Task to carry out
Render every line of the listing below as a Markdown table with two columns, No. and Line. Number the rows consecutively and omit any blank lines.

(Dataset items)
"""

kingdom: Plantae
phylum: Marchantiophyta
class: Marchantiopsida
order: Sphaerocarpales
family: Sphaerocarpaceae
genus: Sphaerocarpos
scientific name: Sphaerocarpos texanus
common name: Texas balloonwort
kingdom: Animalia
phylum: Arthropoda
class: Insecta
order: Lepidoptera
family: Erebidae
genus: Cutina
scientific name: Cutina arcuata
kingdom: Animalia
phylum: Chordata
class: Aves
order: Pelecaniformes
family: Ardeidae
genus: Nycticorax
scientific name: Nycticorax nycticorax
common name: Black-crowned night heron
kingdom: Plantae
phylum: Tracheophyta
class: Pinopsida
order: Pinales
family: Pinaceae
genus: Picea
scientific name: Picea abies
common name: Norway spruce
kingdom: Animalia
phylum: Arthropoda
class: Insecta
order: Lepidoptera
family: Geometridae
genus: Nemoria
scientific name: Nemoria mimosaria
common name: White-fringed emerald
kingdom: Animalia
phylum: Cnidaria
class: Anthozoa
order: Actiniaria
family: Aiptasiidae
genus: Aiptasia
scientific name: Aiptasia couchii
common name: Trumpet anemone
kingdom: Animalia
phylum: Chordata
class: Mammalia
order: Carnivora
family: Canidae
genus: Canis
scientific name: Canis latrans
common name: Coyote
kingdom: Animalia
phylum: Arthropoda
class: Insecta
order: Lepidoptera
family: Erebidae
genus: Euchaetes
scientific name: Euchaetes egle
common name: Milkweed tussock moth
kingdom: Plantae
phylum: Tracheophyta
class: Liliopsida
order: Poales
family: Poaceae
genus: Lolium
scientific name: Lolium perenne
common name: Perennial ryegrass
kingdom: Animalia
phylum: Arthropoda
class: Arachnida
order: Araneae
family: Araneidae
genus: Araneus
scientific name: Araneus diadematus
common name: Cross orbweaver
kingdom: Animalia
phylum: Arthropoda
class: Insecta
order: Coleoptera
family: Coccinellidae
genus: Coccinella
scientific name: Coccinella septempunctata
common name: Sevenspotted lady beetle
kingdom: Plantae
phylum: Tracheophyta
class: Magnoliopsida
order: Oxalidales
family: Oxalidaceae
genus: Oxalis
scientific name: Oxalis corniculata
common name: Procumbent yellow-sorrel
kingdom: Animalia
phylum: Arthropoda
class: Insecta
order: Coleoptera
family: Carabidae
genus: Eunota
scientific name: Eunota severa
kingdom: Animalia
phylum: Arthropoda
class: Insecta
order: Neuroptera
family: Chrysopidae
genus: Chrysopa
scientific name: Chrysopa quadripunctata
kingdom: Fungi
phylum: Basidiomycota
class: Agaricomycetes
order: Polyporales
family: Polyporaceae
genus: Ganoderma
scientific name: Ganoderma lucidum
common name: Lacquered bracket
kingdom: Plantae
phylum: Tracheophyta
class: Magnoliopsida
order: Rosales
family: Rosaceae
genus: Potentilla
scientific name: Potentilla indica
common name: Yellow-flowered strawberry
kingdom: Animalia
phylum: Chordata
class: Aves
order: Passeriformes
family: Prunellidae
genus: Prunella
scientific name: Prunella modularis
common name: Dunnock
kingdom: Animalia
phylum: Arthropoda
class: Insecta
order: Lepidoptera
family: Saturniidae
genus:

"""

Response
| No. | Line |
|---|---|
| 1 | kingdom: Plantae |
| 2 | phylum: Marchantiophyta |
| 3 | class: Marchantiopsida |
| 4 | order: Sphaerocarpales |
| 5 | family: Sphaerocarpaceae |
| 6 | genus: Sphaerocarpos |
| 7 | scientific name: Sphaerocarpos texanus |
| 8 | common name: Texas balloonwort |
| 9 | kingdom: Animalia |
| 10 | phylum: Arthropoda |
| 11 | class: Insecta |
| 12 | order: Lepidoptera |
| 13 | family: Erebidae |
| 14 | genus: Cutina |
| 15 | scientific name: Cutina arcuata |
| 16 | kingdom: Animalia |
| 17 | phylum: Chordata |
| 18 | class: Aves |
| 19 | order: Pelecaniformes |
| 20 | family: Ardeidae |
| 21 | genus: Nycticorax |
| 22 | scientific name: Nycticorax nycticorax |
| 23 | common name: Black-crowned night heron |
| 24 | kingdom: Plantae |
| 25 | phylum: Tracheophyta |
| 26 | class: Pinopsida |
| 27 | order: Pinales |
| 28 | family: Pinaceae |
| 29 | genus: Picea |
| 30 | scientific name: Picea abies |
| 31 | common name: Norway spruce |
| 32 | kingdom: Animalia |
| 33 | phylum: Arthropoda |
| 34 | class: Insecta |
| 35 | order: Lepidoptera |
| 36 | family: Geometridae |
| 37 | genus: Nemoria |
| 38 | scientific name: Nemoria mimosaria |
| 39 | common name: White-fringed emerald |
| 40 | kingdom: Animalia |
| 41 | phylum: Cnidaria |
| 42 | class: Anthozoa |
| 43 | order: Actiniaria |
| 44 | family: Aiptasiidae |
| 45 | genus: Aiptasia |
| 46 | scientific name: Aiptasia couchii |
| 47 | common name: Trumpet anemone |
| 48 | kingdom: Animalia |
| 49 | phylum: Chordata |
| 50 | class: Mammalia |
| 51 | order: Carnivora |
| 52 | family: Canidae |
| 53 | genus: Canis |
| 54 | scientific name: Canis latrans |
| 55 | common name: Coyote |
| 56 | kingdom: Animalia |
| 57 | phylum: Arthropoda |
| 58 | class: Insecta |
| 59 | order: Lepidoptera |
| 60 | family: Erebidae |
| 61 | genus: Euchaetes |
| 62 | scientific name: Euchaetes egle |
| 63 | common name: Milkweed tussock moth |
| 64 | kingdom: Plantae |
| 65 | phylum: Tracheophyta |
| 66 | class: Liliopsida |
| 67 | order: Poales |
| 68 | family: Poaceae |
| 69 | genus: Lolium |
| 70 | scientific name: Lolium perenne |
| 71 | common name: Perennial ryegrass |
| 72 | kingdom: Animalia |
| 73 | phylum: Arthropoda |
| 74 | class: Arachnida |
| 75 | order: Araneae |
| 76 | family: Araneidae |
| 77 | genus: Araneus |
| 78 | scientific name: Araneus diadematus |
| 79 | common name: Cross orbweaver |
| 80 | kingdom: Animalia |
| 81 | phylum: Arthropoda |
| 82 | class: Insecta |
| 83 | order: Coleoptera |
| 84 | family: Coccinellidae |
| 85 | genus: Coccinella |
| 86 | scientific name: Coccinella septempunctata |
| 87 | common name: Sevenspotted lady beetle |
| 88 | kingdom: Plantae |
| 89 | phylum: Tracheophyta |
| 90 | class: Magnoliopsida |
| 91 | order: Oxalidales |
| 92 | family: Oxalidaceae |
| 93 | genus: Oxalis |
| 94 | scientific name: Oxalis corniculata |
| 95 | common name: Procumbent yellow-sorrel |
| 96 | kingdom: Animalia |
| 97 | phylum: Arthropoda |
| 98 | class: Insecta |
| 99 | order: Coleoptera |
| 100 | family: Carabidae |
| 101 | genus: Eunota |
| 102 | scientific name: Eunota severa |
| 103 | kingdom: Animalia |
| 104 | phylum: Arthropoda |
| 105 | class: Insecta |
| 106 | order: Neuroptera |
| 107 | family: Chrysopidae |
| 108 | genus: Chrysopa |
| 109 | scientific name: Chrysopa quadripunctata |
| 110 | kingdom: Fungi |
| 111 | phylum: Basidiomycota |
| 112 | class: Agaricomycetes |
| 113 | order: Polyporales |
| 114 | family: Polyporaceae |
| 115 | genus: Ganoderma |
| 116 | scientific name: Ganoderma lucidum |
| 117 | common name: Lacquered bracket |
| 118 | kingdom: Plantae |
| 119 | phylum: Tracheophyta |
| 120 | class: Magnoliopsida |
| 121 | order: Rosales |
| 122 | family: Rosaceae |
| 123 | genus: Potentilla |
| 124 | scientific name: Potentilla indica |
| 125 | common name: Yellow-flowered strawberry |
| 126 | kingdom: Animalia |
| 127 | phylum: Chordata |
| 128 | class: Aves |
| 129 | order: Passeriformes |
| 130 | family: Prunellidae |
| 131 | genus: Prunella |
| 132 | scientific name: Prunella modularis |
| 133 | common name: Dunnock |
| 134 | kingdom: Animalia |
| 135 | phylum: Arthropoda |
| 136 | class: Insecta |
| 137 | order: Lepidoptera |
| 138 | family: Saturniidae |
| 139 | genus: |